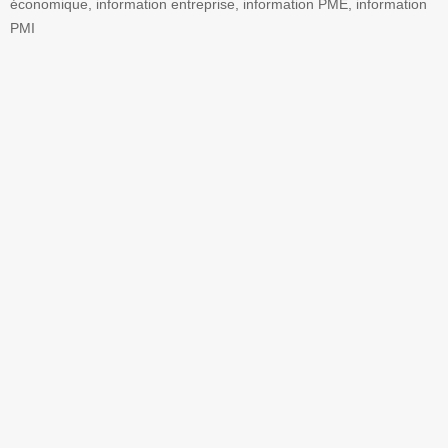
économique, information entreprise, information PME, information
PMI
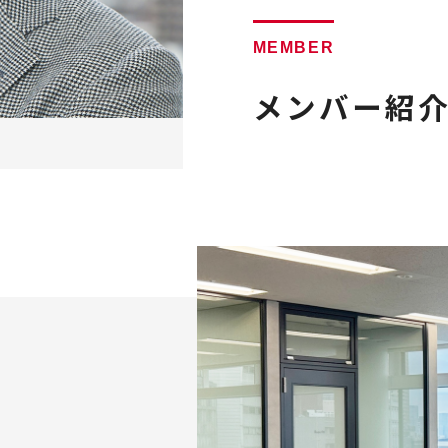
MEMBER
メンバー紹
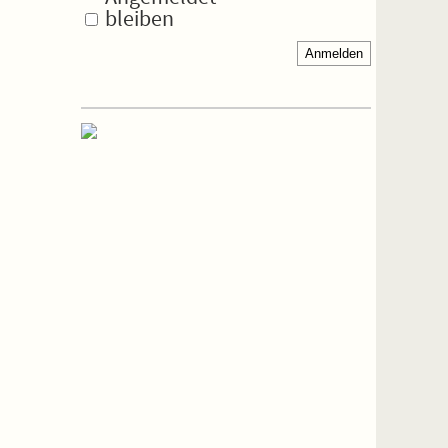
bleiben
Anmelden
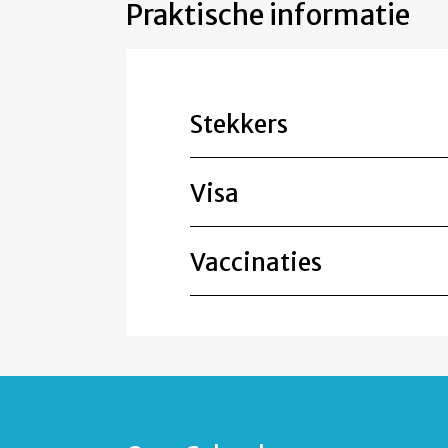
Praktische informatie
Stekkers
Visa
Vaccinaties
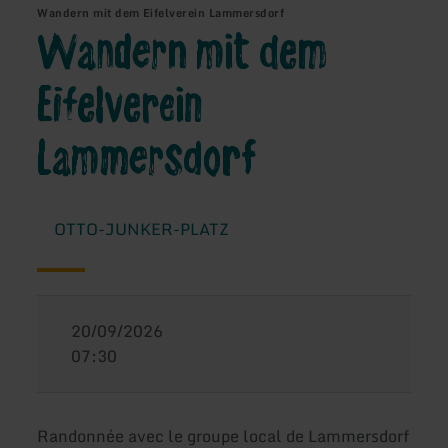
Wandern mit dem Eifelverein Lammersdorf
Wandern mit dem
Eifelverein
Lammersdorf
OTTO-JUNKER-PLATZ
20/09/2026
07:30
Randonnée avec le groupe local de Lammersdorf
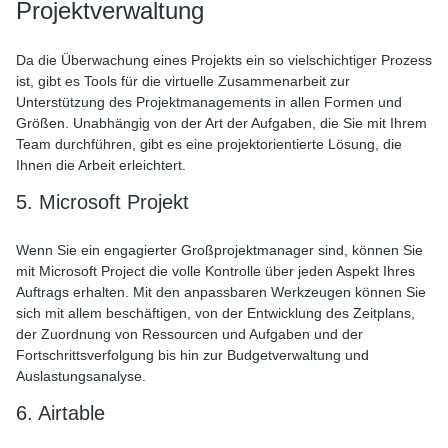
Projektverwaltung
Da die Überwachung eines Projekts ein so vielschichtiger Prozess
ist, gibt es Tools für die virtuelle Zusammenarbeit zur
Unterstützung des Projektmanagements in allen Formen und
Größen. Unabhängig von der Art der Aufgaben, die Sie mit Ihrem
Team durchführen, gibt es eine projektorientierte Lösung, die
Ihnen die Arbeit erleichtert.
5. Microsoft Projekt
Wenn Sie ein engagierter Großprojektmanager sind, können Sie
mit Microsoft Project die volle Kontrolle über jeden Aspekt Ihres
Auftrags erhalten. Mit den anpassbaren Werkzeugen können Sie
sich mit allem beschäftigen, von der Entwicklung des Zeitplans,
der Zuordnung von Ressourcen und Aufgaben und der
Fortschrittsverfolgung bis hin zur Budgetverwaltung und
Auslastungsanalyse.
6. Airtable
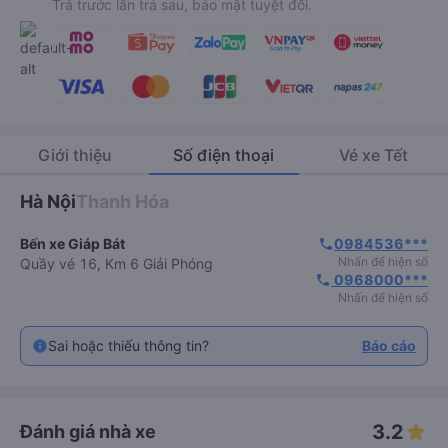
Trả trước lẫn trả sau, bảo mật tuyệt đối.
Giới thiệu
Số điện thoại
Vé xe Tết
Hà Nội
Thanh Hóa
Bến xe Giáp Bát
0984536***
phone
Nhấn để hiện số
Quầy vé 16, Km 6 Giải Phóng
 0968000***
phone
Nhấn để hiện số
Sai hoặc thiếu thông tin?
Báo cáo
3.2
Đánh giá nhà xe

··········

What you should do: Extract the text of all the lines above verbatim, omitting the pictures from your answer.

Output for this exercise:
économique, information entreprise, information PME, information
PMI
MEMBER
メンバー紹
bleiben
Anmelden
Praktische informatie
Stekkers
Visa
Vaccinaties
Wandern mit dem Eifelverein Lammersdorf
Wandern mit dem
Eifelverein
Lammersdorf
OTTO-JUNKER-PLATZ
20/09/2026
07:30
Randonnée avec le groupe local de Lammersdorf
Projektverwaltung
Da die Überwachung eines Projekts ein so vielschichtiger Prozess
ist, gibt es Tools für die virtuelle Zusammenarbeit zur
Unterstützung des Projektmanagements in allen Formen und
Größen. Unabhängig von der Art der Aufgaben, die Sie mit Ihrem
Team durchführen, gibt es eine projektorientierte Lösung, die
Ihnen die Arbeit erleichtert.
5. Microsoft Projekt
Wenn Sie ein engagierter Großprojektmanager sind, können Sie
mit Microsoft Project die volle Kontrolle über jeden Aspekt Ihres
Auftrags erhalten. Mit den anpassbaren Werkzeugen können Sie
sich mit allem beschäftigen, von der Entwicklung des Zeitplans,
der Zuordnung von Ressourcen und Aufgaben und der
Fortschrittsverfolgung bis hin zur Budgetverwaltung und
Auslastungsanalyse.
6. Airtable
Trả trước lẫn trả sau, bảo mật tuyệt đối.
Giới thiệu
Số điện thoại
Vé xe Tết
Hà Nội
Thanh Hóa
Bến xe Giáp Bát
0984536***
phone
Nhấn để hiện số
Quầy vé 16, Km 6 Giải Phóng
 0968000***
phone
Nhấn để hiện số
Sai hoặc thiếu thông tin?
Báo cáo
3.2
Đánh giá nhà xe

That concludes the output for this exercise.